— Written task 1 —
Using the passage on imperialist war and waste, explain why the permanent state of war in the age of finance serves as a significant surplus value engine.
— Written task 2 —
Resume the passage on imperialist war and waste, picking up right after its final sentence.

— Text block —
========================================================================
Imperialist war is a prerequisite for the expansion of capital and its market economy and the outstanding industry of waste. It is a permanent feature of the market economy. It engages labour and consumes labourers. It is a foundation for the expansion of other industries. War is not an inherent attribute associated with human fallibility. War occurs under different historical conditions at different periods for reasons which requalify its content or the laws reformulating its being. The imperialist wars of the finance age do not materialise for the same reasons as the ones prior to the age of monopoly finance. The permanent state of war in the age of finance is a significant surplus value engine. It produces much waste and also extinguishes or redeploys many resources in an already overproducing world economy.

At this point, I would like to interject with an aide memoire about the origins of waste in Marxian political economy. To begin with, Western Marxism primarily measures the metabolic rift by the rate of depletion of nature relative to its rate of replenishment or generalise Marx’s view of entropic capitalism from ‘the disruption of the soil cycle in industrialised capitalist agriculture, which constituted nothing less than a rift (Bellamy-Foster 2013)’. The point here is that it over emphasises measurement; that is, it tracks theoretical development from the immediacy represented by empirical fact. Adjacently, it rather pedantically searches for the word metabolism in Marx to establish a negative dialectic of nature. Such an approach considers waste more a functional aspect of value as opposed to an intrinsic characteristic. In the latter case, the waste momentum does not arise from facing resource limitation, but rather waste, the purposeful wasting of man and nature, is a sphere of production and an end in itself. As waste itself becomes a product of production, the idea that the wasted peoples in imperialist and colonial wars alongside nature were outputs, as well as inputs into surplus value making, comes to the fore.
========================================================================
— Dataset entries —

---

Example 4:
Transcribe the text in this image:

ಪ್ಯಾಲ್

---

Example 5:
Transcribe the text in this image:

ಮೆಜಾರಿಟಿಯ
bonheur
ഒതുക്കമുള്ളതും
========================================================================
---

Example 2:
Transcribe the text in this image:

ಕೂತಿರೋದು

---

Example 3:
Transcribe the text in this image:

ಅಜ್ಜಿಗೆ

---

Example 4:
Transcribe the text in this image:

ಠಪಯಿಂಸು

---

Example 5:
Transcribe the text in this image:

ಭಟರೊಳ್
========================================================================
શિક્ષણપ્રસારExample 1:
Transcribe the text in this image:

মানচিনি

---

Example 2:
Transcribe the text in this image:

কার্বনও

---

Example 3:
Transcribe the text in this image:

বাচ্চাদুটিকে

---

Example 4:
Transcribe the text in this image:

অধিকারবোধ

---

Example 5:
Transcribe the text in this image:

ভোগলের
========================================================================
— Task result 1 —
In the age of finance, the permanent state of war produces much waste. It also extinguishes or redeploys many resources in a world economy that is already overproducing. This is why the passage calls it a significant surplus value engine.

— Task result 2 —
In the negative dialectic of capital, presupposed by a relation of subject to object or man to nature, waste is a principal category and a domain of accumulation. Immanently, waste within the contradiction of the forces shaping history, the totality, is the concrete manifestation of the more abstract process: the practice of the law of value in surplus value making. In view of the retreat in anti-systemic forces, waste as a concrete surrogate of the law of value reveals itself as the primal or leading moment of capital. Yes, other moments/relations exist, but only waste and waste producing relations guide the development of capital. I am not synthetically deriving waste on the basis of some a priori logic; nor, am I saying that waste actualises because it can be inferred on the basis of first principles, or from an unchanging attribute of man. The production of waste is both profitable and it undermines the autonomy of the working class and the development of its revolutionary consciousness.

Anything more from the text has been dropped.